Unsupervised Multimodal Graph-based Model for Geo-social Analysis
Ehsaneddin Jalilian, Bernd Resch
TL;DR
This work addresses fragmentation in multimodal geo-social analysis by introducing an unsupervised graph-based framework that jointly embeds semantic and geographic information. It presents two architectures, MonoGraph and MultiGraph, employing SBERT-derived text embeddings and graph neural encoders to create a unified representation space, guided by a composite loss of contrastive, coherence, and alignment terms. Evaluations on four disaster datasets show improved topic quality, spatial coherence, and interpretability, with MultiGraph often outperforming MonoGraph and baselines. The approach is domain-agnostic and extensible to additional modalities and tasks, offering practical value for disaster response and geospatial analytics.
Abstract
The systematic analysis of user-generated social media content, especially when enriched with geospatial context, plays a vital role in domains such as disaster management and public opinion monitoring. Although multimodal approaches have made significant progress, most existing models remain fragmented, processing each modality separately rather than integrating them into a unified end-to-end model. To address this, we propose an unsupervised, multimodal graph-based methodology that jointly embeds semantic and geographic information into a shared representation space. The proposed methodology comprises two architectural paradigms: a mono graph (MonoGrah) model that jointly encodes both modalities, and a multi graph (MultiGraph) model that separately models semantic and geographic relationships and subsequently integrates them through multi-head attention mechanisms.

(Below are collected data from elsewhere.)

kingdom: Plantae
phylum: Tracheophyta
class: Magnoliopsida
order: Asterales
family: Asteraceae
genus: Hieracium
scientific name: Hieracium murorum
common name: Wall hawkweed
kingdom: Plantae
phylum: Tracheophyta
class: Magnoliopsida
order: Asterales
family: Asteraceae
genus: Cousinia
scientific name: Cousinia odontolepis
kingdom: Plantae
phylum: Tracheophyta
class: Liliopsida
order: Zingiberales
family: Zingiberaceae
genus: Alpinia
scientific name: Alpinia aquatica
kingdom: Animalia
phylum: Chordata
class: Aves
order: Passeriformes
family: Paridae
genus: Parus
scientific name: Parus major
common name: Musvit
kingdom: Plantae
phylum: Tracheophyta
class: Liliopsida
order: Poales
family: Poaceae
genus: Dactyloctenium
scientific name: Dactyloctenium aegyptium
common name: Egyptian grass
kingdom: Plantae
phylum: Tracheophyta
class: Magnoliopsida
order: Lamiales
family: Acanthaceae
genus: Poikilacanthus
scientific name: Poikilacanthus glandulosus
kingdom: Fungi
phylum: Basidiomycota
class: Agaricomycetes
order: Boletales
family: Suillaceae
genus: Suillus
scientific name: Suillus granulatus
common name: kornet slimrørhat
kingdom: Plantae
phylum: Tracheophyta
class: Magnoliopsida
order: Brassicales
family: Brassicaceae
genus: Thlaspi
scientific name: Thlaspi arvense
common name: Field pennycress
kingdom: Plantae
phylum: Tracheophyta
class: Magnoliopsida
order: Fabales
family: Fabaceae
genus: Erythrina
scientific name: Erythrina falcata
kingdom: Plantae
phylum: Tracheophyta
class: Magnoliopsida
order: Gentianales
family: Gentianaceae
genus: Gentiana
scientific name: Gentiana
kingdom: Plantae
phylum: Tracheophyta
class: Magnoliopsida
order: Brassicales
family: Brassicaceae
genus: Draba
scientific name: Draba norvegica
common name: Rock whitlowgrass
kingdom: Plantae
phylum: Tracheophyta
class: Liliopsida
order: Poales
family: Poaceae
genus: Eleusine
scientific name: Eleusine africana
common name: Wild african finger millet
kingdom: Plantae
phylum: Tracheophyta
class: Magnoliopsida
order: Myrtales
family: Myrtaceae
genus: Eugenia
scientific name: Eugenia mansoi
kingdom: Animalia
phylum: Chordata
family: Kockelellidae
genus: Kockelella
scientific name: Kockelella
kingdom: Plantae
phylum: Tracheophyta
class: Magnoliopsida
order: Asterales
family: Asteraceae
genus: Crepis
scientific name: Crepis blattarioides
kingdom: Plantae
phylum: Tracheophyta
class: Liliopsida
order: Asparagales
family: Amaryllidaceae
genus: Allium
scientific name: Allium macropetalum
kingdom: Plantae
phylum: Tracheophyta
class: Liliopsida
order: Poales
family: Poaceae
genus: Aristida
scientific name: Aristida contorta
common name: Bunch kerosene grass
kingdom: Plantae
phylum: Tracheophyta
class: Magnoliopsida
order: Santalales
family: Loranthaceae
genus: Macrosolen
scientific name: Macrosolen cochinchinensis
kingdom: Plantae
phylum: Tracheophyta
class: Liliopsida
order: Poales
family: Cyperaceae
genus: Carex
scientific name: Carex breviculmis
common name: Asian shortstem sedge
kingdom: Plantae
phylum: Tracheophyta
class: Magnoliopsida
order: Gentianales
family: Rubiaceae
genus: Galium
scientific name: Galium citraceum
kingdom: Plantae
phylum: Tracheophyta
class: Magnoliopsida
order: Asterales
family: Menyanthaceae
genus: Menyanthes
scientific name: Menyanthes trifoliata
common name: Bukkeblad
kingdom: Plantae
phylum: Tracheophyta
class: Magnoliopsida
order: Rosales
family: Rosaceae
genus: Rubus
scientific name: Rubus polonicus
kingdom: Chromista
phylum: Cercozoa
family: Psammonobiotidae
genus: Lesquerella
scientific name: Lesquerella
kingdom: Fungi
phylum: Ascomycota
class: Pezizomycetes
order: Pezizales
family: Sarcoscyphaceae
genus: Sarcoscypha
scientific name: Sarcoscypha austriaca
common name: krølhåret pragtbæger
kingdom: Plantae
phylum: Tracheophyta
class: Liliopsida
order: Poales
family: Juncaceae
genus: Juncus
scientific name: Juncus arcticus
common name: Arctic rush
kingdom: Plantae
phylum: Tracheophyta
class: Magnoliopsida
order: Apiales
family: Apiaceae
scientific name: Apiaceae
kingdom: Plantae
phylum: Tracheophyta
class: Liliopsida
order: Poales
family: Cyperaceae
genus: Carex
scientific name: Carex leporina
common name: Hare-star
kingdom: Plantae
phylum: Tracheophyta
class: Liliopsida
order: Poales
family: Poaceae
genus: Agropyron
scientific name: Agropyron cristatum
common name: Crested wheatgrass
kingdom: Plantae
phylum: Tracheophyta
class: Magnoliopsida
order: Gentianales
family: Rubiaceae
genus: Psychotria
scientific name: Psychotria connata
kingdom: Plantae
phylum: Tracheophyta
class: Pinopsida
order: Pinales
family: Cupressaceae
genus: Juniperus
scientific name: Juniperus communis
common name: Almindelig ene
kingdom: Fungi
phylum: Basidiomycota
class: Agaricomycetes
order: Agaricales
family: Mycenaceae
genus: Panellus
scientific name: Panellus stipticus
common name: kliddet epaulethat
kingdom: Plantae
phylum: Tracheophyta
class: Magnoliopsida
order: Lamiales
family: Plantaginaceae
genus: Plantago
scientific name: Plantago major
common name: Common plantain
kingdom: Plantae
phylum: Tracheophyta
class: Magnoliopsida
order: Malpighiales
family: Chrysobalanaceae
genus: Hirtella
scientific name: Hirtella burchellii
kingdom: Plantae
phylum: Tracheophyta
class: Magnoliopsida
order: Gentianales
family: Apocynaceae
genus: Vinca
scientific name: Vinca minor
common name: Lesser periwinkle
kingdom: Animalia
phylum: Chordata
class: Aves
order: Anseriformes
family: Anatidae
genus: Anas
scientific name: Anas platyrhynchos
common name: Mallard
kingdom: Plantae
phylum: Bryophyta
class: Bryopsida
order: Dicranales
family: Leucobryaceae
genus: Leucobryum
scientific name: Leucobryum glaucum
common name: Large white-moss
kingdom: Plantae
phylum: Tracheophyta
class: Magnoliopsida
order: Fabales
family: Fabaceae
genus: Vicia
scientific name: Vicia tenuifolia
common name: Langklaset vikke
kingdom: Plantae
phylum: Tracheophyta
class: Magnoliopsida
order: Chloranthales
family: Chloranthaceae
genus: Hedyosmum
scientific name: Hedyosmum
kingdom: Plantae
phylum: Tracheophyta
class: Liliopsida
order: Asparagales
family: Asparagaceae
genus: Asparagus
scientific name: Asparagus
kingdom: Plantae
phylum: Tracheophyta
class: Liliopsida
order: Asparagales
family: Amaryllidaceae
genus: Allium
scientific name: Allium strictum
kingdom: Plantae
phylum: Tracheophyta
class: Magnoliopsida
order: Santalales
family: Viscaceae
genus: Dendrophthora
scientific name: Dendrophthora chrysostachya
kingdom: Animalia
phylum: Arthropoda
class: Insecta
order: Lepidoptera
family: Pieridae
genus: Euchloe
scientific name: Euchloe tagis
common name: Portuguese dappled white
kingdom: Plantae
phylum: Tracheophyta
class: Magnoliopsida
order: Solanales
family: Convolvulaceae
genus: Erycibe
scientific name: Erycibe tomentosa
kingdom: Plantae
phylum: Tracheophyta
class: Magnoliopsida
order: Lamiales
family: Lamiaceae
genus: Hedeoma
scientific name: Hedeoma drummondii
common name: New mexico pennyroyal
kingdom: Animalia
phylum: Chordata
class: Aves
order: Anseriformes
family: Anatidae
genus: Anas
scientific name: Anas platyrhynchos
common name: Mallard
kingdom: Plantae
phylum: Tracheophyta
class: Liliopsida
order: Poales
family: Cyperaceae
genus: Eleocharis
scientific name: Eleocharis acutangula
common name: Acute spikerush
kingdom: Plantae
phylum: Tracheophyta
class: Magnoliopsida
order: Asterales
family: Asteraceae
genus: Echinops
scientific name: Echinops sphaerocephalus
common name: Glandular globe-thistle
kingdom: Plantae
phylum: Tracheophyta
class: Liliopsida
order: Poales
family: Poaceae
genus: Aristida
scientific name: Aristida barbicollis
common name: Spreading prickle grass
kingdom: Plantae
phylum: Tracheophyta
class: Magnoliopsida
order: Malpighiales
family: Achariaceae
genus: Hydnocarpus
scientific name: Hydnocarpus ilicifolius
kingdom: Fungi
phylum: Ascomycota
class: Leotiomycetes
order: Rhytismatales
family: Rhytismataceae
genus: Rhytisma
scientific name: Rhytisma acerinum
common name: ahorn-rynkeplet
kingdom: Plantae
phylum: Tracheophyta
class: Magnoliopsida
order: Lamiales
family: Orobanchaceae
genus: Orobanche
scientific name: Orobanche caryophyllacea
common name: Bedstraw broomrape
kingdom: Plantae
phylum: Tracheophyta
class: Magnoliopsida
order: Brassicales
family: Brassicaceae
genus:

A composite loss, combining contrastive, coherence, and alignment objectives, guides the learning process to produce semantically coherent and spatially compact clusters. Experiments on four real-world disaster datasets demonstrate that our models consistently outperform existing baselines in topic quality, spatial coherence, and interpretability. Inherently domain-independent, the framework can be readily extended to diverse forms of multimodal data and a wide range of downstream analysis tasks.